Chapel row: do faculties need faith?
Lurid protest at university prayer room opens new flank in secular debate
"Spain undertook the political transition, but the religious transition fell by the wayside," says Jorge Fernández, spokesman for the Federation of Evangelical Religious Groups in Spain. And education is probably the area where his words take on the greatest meaning. Proof of it is the presence of the Catholic Church in the school curriculum through religion class, or the government's need to negotiate education laws with the Spanish bishops.
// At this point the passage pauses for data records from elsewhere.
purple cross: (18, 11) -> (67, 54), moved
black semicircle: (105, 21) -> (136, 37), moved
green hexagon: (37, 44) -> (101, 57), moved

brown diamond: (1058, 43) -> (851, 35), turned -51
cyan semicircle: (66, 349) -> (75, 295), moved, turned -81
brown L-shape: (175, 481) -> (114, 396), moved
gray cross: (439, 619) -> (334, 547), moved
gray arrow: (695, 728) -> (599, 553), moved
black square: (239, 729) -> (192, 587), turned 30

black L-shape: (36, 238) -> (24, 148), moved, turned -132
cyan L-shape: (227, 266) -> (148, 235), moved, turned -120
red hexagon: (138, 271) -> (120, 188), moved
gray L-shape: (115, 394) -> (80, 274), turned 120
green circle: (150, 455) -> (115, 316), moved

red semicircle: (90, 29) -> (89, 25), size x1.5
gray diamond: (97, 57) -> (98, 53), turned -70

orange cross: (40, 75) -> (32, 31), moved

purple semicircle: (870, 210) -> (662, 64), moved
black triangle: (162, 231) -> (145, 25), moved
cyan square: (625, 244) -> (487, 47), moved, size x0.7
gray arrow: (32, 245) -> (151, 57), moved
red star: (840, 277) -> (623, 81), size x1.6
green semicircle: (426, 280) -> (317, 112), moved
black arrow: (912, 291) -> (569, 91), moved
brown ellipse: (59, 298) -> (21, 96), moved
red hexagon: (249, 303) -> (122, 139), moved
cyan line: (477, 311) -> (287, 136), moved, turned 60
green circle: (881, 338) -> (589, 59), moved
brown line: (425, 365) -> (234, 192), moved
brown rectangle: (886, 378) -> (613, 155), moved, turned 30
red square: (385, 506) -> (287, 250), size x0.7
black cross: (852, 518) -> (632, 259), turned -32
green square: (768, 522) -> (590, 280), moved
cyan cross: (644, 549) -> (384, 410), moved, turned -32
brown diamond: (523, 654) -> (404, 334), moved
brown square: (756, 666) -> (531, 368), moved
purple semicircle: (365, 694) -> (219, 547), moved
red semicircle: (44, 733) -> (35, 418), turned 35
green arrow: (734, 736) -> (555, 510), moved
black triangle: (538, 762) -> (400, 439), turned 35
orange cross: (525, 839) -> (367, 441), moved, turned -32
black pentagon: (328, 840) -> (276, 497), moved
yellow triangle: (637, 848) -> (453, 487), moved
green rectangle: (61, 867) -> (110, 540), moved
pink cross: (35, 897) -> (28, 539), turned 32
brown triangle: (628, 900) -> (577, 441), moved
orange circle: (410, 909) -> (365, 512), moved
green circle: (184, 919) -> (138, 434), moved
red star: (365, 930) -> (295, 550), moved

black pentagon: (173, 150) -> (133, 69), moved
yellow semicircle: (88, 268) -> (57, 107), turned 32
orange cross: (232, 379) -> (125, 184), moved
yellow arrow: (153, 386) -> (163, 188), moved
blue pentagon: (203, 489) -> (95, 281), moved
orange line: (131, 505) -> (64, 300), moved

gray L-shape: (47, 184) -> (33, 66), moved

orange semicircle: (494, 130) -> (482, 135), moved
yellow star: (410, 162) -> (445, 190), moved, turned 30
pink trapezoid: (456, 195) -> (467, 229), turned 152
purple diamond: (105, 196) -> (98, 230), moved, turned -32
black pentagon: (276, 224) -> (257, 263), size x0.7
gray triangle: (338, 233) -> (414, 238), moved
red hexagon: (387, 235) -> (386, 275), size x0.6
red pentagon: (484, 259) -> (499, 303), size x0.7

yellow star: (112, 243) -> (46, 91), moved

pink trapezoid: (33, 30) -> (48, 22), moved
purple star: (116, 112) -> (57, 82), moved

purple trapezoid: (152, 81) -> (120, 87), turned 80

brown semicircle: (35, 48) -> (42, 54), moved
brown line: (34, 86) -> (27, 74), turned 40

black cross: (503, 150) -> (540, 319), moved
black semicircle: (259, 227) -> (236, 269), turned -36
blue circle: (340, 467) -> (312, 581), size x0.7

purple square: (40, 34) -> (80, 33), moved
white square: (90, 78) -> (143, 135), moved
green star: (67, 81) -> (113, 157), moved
The vast majority of fully private and state-assisted private schools in Spain are Roman Catholic.
This reality is a conditioning factor in the ongoing debate about the place of religious rites and symbols in public-education centers - a debate that sometimes sparks fierce confrontations and attitudes that are uncalled for.
Occasionally, things can escalate, such as when, one day earlier this month, around 50 people at Madrid's Complutense University burst into the chapel at the Somosaguas campus, where three students were praying. The protesters proceeded to read a manifesto against the role of women according to the Catholic Church and displayed doctored images of Pope Benedict XVI bedecked with a swastika. Some female participants also stripped from the waist up.
The 15-minute performance prompted a huge outcry in academic, political and religious circles. It was also rejected by sectors that actually oppose having chapels on campus, such as the Complutense rector, Carlos Berzosa, who has opened an investigation and publicly condemned the event. Four students have since been arrested for their role in the protest.
The debate has moved up from its regular circuit at elementary and high schools (whose crosses on the wall do not constitute religious indoctrination, according to a recent ruling by the European Court of Human Rights in Strasbourg) to university circles. Should there be Catholic chapels at public universities? At least 12 campuses have them in Madrid, Castilla y León, Andalusia, the Valencian region, the Canary Islands, Asturias and Navarre.
Detractors feel that the presence of a chapel on campus "is improper, eccentric and outdated for a public institution, even more so for a higher education center [...] in a state that we could define as somewhere between nondenominational and secular," writes Mariano Fernández Enguita, sociology professor at the Complutense University who has requested the closure of the chapel on his university's campus.
Meanwhile, more than 150 college educators from all over Spain have signed a document professing their rejection of "the way in which the [...] performance was carried out," but insisting that at no time did the protesters mean to question anyone's right to freedom of worship, whether individually or collectively. This group also asks for chapels to be shuttered on the basis that their presence is only "a privilege of the Catholic Church, and it is high time that they were done away with at public universities."
Supporters, on the other hand, invoke freedom of worship and ask university managers to guarantee that any members of the student body who wish to pray can do so. "It is obvious that a non-believer might take a different stance on this, but we view it as a human and spiritual service for people who desire it," says Feliciano Rodríguez, delegate of Madrid's University Pastoral.
Pro-chapel activists also appeal to tradition. The origin of Spanish universities is closely tied to the Church, notes Ana Cuevas, secretary general of Salamanca University, the country's oldest campus. Cuevas explains that college chapels have a special status, since they do not depend on the area's Catholic diocese; instead, they are independent bodies with their own lines of financing, and answer to school deans and the university rector.
At the Complutense University, which operates five chapels in as many schools, there have been two formal petitions to have them shut down at the Schools of Psychology and Geography & History. In the latter case, the request came from Dean Luis Enrique Otero with the backing of two-thirds of the faculty vote. Otero says they addressed this issue before the latest controversy made media headlines. "Catholics already have public spaces to express their beliefs," he said.
Regardless of whether prayer rooms should remain within or without the confines of campus, universities ask that their independence be respected and that each institution be allowed to make its own decision. Javier Uceda, head of CRUMA, the body that brings together Madrid's college presidents, adds that consensus should be sought within each university. "CRUMA does not have an assessment of the situation or a joint position on the matter, because until now it was not a pressing issue, nor was it at the center of debate."